## [TASK ITEM]
Return every line from the records below that has the word "TRIANGLE".

[DATA SUPPLIED — start]

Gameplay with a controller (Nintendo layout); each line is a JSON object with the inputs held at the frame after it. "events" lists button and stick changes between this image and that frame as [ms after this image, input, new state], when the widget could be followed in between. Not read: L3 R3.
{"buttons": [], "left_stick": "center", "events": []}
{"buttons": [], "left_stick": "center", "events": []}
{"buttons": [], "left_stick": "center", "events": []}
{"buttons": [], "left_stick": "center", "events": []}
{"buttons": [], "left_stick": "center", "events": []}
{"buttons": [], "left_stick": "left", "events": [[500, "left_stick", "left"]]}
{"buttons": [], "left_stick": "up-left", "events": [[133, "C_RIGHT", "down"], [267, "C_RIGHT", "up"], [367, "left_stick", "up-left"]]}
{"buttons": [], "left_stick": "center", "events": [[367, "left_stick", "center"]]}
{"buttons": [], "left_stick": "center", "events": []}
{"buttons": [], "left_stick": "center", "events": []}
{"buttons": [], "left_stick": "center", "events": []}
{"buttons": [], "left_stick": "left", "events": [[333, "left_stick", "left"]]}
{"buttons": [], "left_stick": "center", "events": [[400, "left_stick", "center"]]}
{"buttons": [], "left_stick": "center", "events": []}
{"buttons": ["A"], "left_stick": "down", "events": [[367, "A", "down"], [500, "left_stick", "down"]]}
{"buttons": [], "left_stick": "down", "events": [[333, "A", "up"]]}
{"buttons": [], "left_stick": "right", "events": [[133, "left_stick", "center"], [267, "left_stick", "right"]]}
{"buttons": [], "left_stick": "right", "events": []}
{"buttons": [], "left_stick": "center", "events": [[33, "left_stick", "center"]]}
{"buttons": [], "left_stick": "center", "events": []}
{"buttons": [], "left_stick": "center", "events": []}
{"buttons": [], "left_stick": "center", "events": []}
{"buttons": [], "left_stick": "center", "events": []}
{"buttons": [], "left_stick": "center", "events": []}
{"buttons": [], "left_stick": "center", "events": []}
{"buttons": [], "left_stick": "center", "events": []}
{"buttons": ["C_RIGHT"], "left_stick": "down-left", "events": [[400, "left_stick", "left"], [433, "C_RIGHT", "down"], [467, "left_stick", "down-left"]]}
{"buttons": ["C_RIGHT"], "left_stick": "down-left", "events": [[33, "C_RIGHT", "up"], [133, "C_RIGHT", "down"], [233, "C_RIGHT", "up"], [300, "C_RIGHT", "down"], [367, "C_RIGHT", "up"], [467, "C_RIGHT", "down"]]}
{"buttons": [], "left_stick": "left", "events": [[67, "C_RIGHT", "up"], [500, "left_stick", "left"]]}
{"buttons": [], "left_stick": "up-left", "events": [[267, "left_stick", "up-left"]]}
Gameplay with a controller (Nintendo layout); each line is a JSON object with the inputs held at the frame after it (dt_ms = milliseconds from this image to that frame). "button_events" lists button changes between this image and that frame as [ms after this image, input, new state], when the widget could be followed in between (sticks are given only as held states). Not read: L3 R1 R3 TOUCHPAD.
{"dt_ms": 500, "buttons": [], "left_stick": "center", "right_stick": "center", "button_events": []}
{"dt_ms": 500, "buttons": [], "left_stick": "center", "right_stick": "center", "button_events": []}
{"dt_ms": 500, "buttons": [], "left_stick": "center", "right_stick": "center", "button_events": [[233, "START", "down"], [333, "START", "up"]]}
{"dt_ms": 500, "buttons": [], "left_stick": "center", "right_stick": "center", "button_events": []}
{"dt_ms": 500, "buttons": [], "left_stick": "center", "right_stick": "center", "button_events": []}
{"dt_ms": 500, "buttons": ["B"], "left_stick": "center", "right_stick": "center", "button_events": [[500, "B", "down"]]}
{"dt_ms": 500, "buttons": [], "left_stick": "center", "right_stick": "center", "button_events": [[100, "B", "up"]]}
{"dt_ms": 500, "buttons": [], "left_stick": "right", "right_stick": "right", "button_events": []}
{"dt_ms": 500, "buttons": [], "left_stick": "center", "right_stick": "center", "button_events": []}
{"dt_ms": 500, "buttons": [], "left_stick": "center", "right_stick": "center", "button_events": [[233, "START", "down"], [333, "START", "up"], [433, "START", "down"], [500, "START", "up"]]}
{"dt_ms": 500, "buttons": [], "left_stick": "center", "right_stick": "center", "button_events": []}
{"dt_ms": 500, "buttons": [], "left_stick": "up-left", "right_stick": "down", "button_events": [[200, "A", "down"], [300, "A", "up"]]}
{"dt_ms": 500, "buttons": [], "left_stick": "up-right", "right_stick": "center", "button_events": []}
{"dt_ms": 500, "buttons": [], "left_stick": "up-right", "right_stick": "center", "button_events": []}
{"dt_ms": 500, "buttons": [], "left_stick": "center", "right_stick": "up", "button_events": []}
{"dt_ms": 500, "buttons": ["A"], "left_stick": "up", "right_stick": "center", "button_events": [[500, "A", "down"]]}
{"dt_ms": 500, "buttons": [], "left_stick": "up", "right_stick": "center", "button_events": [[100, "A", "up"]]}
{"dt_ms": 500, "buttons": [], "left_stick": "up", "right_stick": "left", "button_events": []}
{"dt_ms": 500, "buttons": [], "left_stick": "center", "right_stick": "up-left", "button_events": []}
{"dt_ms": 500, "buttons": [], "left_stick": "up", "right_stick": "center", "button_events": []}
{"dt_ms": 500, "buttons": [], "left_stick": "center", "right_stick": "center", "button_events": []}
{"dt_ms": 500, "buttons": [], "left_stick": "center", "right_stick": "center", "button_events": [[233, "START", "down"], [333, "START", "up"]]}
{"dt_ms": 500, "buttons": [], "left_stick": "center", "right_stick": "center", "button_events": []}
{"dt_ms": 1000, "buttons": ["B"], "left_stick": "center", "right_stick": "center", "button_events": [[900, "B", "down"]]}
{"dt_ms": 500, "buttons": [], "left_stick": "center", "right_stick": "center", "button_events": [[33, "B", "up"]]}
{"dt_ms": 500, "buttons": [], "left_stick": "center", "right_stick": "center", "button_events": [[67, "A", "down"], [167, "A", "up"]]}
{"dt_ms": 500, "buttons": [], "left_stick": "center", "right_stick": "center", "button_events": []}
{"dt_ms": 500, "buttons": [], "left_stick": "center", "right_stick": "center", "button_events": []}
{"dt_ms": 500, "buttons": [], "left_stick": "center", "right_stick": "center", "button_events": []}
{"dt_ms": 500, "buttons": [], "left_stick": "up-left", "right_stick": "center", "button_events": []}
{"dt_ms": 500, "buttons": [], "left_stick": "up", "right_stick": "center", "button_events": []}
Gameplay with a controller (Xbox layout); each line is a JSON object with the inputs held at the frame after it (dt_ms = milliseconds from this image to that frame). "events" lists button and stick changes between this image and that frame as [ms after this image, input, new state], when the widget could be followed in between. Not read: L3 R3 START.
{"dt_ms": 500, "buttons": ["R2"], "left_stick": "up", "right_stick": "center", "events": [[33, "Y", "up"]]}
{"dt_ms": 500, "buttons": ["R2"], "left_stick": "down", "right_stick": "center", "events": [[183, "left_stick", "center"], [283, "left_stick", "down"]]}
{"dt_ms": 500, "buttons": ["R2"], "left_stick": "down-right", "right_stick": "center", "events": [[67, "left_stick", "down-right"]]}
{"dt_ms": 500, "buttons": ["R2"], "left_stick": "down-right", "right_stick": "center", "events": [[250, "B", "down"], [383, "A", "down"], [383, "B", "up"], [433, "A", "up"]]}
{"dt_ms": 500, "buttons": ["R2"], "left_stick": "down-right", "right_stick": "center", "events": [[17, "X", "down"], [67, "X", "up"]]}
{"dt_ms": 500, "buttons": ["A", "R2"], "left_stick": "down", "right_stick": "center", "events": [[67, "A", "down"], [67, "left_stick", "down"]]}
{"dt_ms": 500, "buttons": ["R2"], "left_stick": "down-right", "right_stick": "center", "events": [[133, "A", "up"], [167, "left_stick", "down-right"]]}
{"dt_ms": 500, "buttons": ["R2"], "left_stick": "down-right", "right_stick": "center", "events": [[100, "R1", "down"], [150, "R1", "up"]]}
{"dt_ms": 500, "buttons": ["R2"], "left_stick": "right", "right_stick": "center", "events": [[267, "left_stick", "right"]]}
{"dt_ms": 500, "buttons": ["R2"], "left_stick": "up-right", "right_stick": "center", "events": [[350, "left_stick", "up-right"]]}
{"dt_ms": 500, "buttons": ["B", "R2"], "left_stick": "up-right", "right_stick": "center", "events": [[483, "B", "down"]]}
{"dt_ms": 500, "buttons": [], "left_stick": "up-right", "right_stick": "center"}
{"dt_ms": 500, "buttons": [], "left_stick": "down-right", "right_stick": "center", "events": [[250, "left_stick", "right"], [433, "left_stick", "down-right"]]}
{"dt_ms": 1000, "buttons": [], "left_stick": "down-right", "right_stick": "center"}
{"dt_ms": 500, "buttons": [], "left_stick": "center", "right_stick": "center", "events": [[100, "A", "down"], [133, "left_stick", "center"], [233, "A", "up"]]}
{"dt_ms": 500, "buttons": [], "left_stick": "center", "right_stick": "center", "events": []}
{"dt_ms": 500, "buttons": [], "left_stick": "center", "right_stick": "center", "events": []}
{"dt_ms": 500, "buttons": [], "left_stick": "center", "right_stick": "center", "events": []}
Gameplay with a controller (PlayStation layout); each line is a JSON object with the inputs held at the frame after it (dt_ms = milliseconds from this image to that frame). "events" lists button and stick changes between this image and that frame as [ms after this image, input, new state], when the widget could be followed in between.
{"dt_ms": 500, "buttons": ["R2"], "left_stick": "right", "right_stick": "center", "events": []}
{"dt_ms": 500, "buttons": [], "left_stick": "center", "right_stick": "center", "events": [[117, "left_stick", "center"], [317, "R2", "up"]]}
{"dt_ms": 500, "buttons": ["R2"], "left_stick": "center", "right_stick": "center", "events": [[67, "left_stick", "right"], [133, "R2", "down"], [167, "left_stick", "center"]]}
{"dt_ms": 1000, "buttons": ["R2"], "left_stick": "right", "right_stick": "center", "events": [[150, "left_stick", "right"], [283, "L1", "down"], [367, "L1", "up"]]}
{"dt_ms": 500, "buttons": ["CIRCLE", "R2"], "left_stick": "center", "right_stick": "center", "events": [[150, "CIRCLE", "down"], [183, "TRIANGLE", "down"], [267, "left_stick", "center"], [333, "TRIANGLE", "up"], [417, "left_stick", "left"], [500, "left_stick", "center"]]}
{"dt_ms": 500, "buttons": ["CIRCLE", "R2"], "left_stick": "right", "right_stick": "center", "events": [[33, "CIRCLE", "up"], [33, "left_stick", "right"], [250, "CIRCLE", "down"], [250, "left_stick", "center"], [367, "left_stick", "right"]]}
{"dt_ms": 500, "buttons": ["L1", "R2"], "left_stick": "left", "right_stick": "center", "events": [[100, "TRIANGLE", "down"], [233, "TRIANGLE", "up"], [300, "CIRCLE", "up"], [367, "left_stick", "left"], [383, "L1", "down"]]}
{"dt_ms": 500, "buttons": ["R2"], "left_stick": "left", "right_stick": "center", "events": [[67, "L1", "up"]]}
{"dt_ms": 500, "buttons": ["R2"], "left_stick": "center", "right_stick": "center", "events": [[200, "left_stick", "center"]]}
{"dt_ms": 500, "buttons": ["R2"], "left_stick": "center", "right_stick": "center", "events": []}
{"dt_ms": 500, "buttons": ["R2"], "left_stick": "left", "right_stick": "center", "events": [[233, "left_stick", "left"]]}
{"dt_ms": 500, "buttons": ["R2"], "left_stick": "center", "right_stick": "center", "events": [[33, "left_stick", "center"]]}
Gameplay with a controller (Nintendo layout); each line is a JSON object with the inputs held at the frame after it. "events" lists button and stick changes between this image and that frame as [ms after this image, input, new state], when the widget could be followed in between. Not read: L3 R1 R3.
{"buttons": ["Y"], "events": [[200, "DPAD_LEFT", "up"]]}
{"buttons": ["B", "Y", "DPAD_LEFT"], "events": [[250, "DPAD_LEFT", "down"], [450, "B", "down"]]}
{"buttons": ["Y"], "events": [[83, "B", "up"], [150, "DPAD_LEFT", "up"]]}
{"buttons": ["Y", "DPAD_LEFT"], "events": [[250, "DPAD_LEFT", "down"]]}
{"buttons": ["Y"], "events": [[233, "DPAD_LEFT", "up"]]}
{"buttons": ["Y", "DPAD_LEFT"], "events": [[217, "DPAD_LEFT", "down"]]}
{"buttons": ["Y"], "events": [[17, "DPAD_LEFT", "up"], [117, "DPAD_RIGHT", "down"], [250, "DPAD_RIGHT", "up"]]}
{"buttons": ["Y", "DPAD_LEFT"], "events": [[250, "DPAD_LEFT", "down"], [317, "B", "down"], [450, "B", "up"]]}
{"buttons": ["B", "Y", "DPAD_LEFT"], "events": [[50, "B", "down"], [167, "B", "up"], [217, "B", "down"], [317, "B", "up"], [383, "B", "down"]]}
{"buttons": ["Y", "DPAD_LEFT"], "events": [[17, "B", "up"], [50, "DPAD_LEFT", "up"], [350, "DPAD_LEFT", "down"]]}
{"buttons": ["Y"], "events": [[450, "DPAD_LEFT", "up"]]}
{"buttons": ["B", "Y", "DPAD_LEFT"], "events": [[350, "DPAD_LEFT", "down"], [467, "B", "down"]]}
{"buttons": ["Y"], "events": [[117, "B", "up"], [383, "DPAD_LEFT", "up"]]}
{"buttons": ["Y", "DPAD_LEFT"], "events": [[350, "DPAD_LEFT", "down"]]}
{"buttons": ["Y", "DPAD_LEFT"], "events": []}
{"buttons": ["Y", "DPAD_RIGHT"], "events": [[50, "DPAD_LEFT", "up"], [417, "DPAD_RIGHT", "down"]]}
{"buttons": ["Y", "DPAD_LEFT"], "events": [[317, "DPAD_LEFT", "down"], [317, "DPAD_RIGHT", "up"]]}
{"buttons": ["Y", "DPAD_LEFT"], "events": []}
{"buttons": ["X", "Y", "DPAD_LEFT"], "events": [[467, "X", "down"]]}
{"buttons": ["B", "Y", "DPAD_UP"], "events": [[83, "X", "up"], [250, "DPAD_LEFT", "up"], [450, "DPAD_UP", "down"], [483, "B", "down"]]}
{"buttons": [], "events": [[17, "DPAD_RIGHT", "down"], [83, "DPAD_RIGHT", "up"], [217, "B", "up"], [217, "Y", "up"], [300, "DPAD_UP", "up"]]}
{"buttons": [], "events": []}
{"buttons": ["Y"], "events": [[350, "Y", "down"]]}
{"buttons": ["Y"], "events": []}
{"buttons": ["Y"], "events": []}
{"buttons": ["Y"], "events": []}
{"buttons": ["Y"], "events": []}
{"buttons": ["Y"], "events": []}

[DATA SUPPLIED — finish]

## [ANSWER SECTION]
{"dt_ms": 500, "buttons": ["CIRCLE", "R2"], "left_stick": "center", "right_stick": "center", "events": [[150, "CIRCLE", "down"], [183, "TRIANGLE", "down"], [267, "left_stick", "center"], [333, "TRIANGLE", "up"], [417, "left_stick", "left"], [500, "left_stick", "center"]]}
{"dt_ms": 500, "buttons": ["L1", "R2"], "left_stick": "left", "right_stick": "center", "events": [[100, "TRIANGLE", "down"], [233, "TRIANGLE", "up"], [300, "CIRCLE", "up"], [367, "left_stick", "left"], [383, "L1", "down"]]}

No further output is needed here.